### EXTRACTED TEXT
The following constitutes Amendment No. 2 (“Amendment No. 2”) to the Schedule 13D filed by the undersigned.  This Amendment No. 2 amends the Schedule 13D as specifically set forth.
 
Item 2.
Identity and Background.
 
Item 2 is hereby amended and restated to read as follows:
 
(a)           This statement is filed by:
 
 
(i)
Starboard Value and Opportunity Master Fund Ltd, a Cayman Islands exempted company (“Starboard V&O Fund”), with respect to the Shares directly and beneficially owned by it;
 
 
(ii)
Starboard Value and Opportunity S LLC, a Delaware limited liability company (“Starboard S LLC”), with respect to the Shares directly and beneficially owned by it;
 
 
(iii)
Starboard Value and Opportunity C LP, a Delaware limited partnership (“Starboard C LP”), with respect to the Shares directly and beneficially owned by it;
 
 
(iv)
Starboard Leaders Alpha LLC, a Delaware limited liability company (“Alpha LLC”), with respect to the Shares directly and beneficially owned by it;
 
 
(v)

### PROMPT 1
In the Schedule 13D amendment, rewrite the paragraph beginning "The following constitutes Amendment No. 2" as one shorter sentence that keeps its main facts.
### PROMPT 2
List every short name that the Schedule 13D amendment defines in quotation marks.
### PROMPT 3
Carry the Schedule 13D amendment forward from its last line, starting with the filer listed under item (v).

### MATERIAL PROVIDED

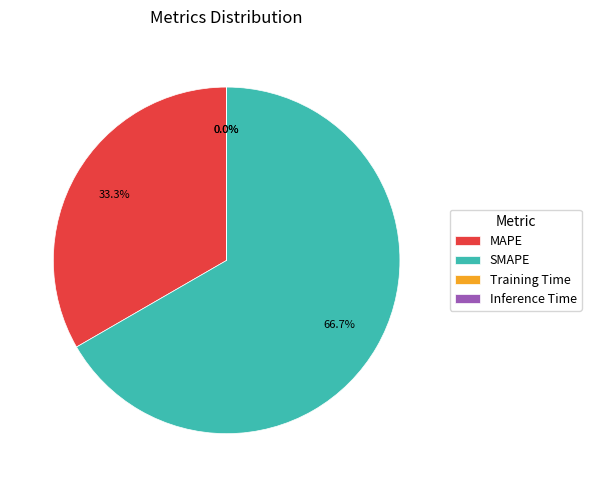

Which category accounts for the majority?

SMAPE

### TASK ANSWER 1
Amendment No. 2 amends the undersigned's Schedule 13D only as specifically set forth.

### TASK ANSWER 2
- Amendment No. 2
- Starboard V&O Fund
- Starboard S LLC
- Starboard C LP
- Alpha LLC

### TASK ANSWER 3
Starboard Leaders Fund LP (“Leaders Fund”), as a member of Alpha LLC;
 
 
(vi)
Starboard Value LP (“Starboard Value LP”), as the investment manager of Starboard V&O Fund, Starboard C LP, Alpha LLC and Leaders Fund and of a certain managed account (the “Starboard Value LP Account”) and the manager of Starboard S LLC;
 
 
(vii)
Starboard Value GP LLC (“Starboard Value GP”), as the general partner of Starboard Value LP;
 
 
(viii)
Starboard Principal Co LP (“Principal Co”), as a member of Starboard Value GP;
 
 
(ix)
Starboard Principal Co GP LLC (“Principal GP”), as the general partner of Principal Co;
 
 
(x)
Starboard Value A LP (“Starboard A LP”), as the general partner of Leaders Fund and the managing member of Alpha LLC;
 
 
(xi)
Starboard Value A GP LLC (“Starboard A GP”), as the general partner of Starboard A LP;
 
 
(xii)
Starboard Value R LP (“Starboard R LP”), as the general partner of Starboard C LP;
 
 
19

 
CUSIP NO. 89674K103
 
 
(xiii)
Starboard Value R GP LLC (“Starboard R GP”), as the general partner of Starboard R LP;
 
 
(xiv)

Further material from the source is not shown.